Question

A particle is executing linear simple harmonic oscillation with an amplitude of \( A \). If the total energy of oscillation is \( E \), then its kinetic energy at a distance of \( 0.707A \) from the mean position is:

• A. \( \frac{E}{2} \)
• B. \( \frac{E}{4} \)
• C. \( \frac{3E}{4} \)
• D. \( \frac{E}{4} \)
• E. \( E \)

Hint:

In simple harmonic motion, the total energy is shared between kinetic and potential energies. The kinetic energy at any point can be found by subtracting potential energy from total energy.

Answer 1

The Correct Option is A

In simple harmonic motion (SHM), the total mechanical energy is conserved and is the sum of the kinetic energy \( K \) and potential energy \( U \).
The total energy \( E \) is constant and is given by: \[ E = K + U \] The total energy in SHM is also related to the amplitude \( A \) and is given by: \[ E = \frac{1}{2} m \omega^2 A^2 \] where \( m \) is the mass of the particle and \( \omega \) is the angular frequency. 
Step 1: Kinetic Energy in SHM The kinetic energy \( K \) of the particle at a position \( x \) from the mean position is given by: \[ K = \frac{1}{2} m v^2 \] where \( v \) is the velocity of the particle at position \( x \).
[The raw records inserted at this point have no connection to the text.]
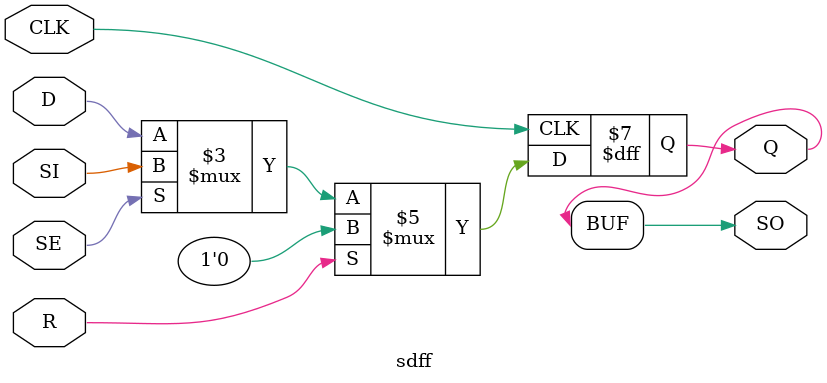
<source format=v>
module sdff(R,CLK,SE,SI,D,Q,SO);
input D,SI,SE,CLK,R;
output SO;
output reg Q;
 always@(posedge CLK)
 begin
	 if (R==1)
		 Q=0;
	 else
		 Q=(SE?SI:D);
 end
assign SO=Q;
endmodule
 

</source>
The velocity in SHM is related to the displacement by: \[ v = \omega \sqrt{A^2 - x^2} \] Thus, the kinetic energy becomes: \[ K = \frac{1}{2} m \omega^2 \left( A^2 - x^2 \right) \] 
Step 2: Kinetic Energy at \( x = 0.707A \) At \( x = 0.707A \), the displacement is \( 0.707 \) times the amplitude. Substituting this into the expression for kinetic energy: \[ K = \frac{1}{2} m \omega^2 \left( A^2 - (0.707A)^2 \right) \] \[ K = \frac{1}{2} m \omega^2 \left( A^2 - 0.5A^2 \right) \] \[ K = \frac{1}{2} m \omega^2 \times 0.5A^2 \] \[ K = \frac{1}{4} m \omega^2 A^2 \] Since the total energy \( E = \frac{1}{2} m \omega^2 A^2 \), we have: \[ K = \frac{1}{2} E \] Thus, the kinetic energy at a distance of \( 0.707A \) from the mean position is \( \frac{E}{2} \).